Torn and Detached Retina
The advent of smartphones with built in cameras have made it easier than ever to practice your photography skills on the go. What you may not realize is that you have been your own camera since the day you were born! The eye functions much like a camera: a lens allows light to reach components inside the eye which are then translated by the brain into images. Just as film is crucial to a camera, so too is the retina crucial to our vision.
Over time, the retina (located on the back wall of the eye) could become detached or torn, resulting in blurry vision. Detached and torn retinas are caused by the shrinkage of a gel-like substance called “vitreous.” Vitreous fills the eye, giving it a round shape. As we age, vitreous tends to shrink and pull away from the retina. In some cases the shrinking of vitreous can cause the retina to tear or detach. This is a very serious condition which almost always causes blindness if left untreated.
Some early symptoms of retinal detachment or tear include flashing lights or an increase in the amount of “floaters” in your field of vision. Shadows may appear in your peripheral (side) vision. You may also notice a gray curtain move across your line of sight. These symptoms are not always indicative of retinal detachment or tear, but you should contact your ophthalmologist immediately if you experience any of them. They could be signs of other serious eye conditions.
Surgery will likely be recommended if it is determined by your doctor that you have retinal detachment. Detached retinas must be reattached to their proper position on the back wall of the eye. There are several types of surgery available and your individual needs will be assessed to determine which procedure is best for you. Your doctor will explain the risks and complications that could arise from surgery. Some risks include infection, bleeding and pressure in the eye.
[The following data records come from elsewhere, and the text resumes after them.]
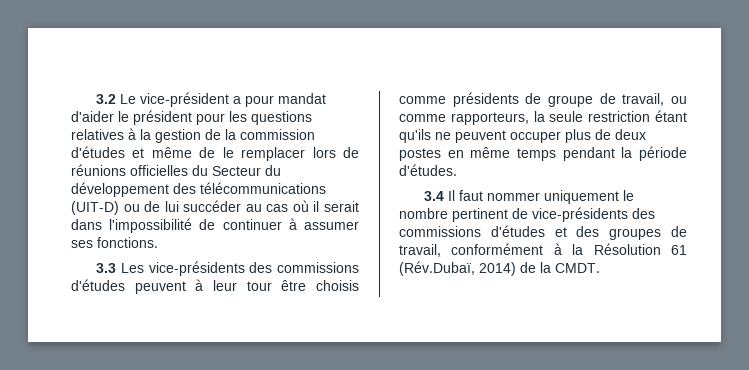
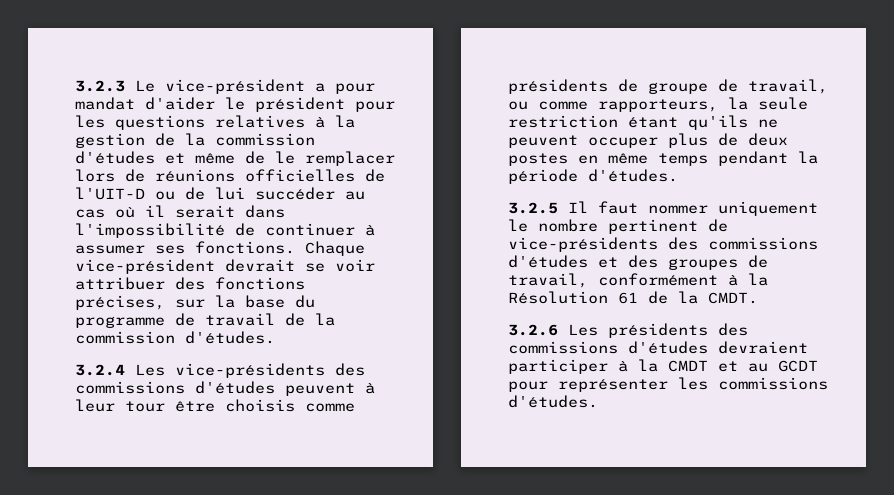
[96,94,117,104] 3.2 -> [75,80,125,92] 3.2.3
[192,165,281,176] [71,182,326,197] [71,201,119,215] du Secteur du développement des télécommunications (UIT-D) -> [365,169,385,182] [75,187,145,200] de l'UIT-D
[96,263,117,273] // 3.3 -> [305,241,365,256] [75,259,375,274] [75,277,305,290] [75,295,315,310] [75,313,335,328] [75,331,275,344] [75,364,125,376] Chaque vice-président devrait se voir attribuer des fonctions précises, sur la base du programme de travail de la commission d'études. // 3.2.4
[424,191,445,201] 3.4 -> [508,202,558,214] 3.2.5
[399,261,516,276] (Rév.Dubaï, 2014) -> (638, 298) none
(600, 268) none -> [508,323,748,338] [508,341,808,354] [508,359,818,374] [508,377,828,392] [508,395,598,408] // 3.2.6 Les présidents des commissions d'études devraient participer à la CMDT et au GCDT pour représenter les commissions d'études.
Cataracts might also develop as a result of surgery. Unfortunately, some retinal detachments cannot be fixed. In these cases the patient will continue to lose sight and eventually go blind in the affected eye.
Retinal tears, which are not as severe as detachments, may be treated with in-office laser surgery. Treatment of retinal tears can sometimes prevent the retina from becoming fully detached.
If you experience changes in your vision or think you may need surgery to correct an existing condition, contact your ophthalmologist for a comprehensive exam. Checkups are critical to your vision health, so make routine eye exams part of your yearly health plan!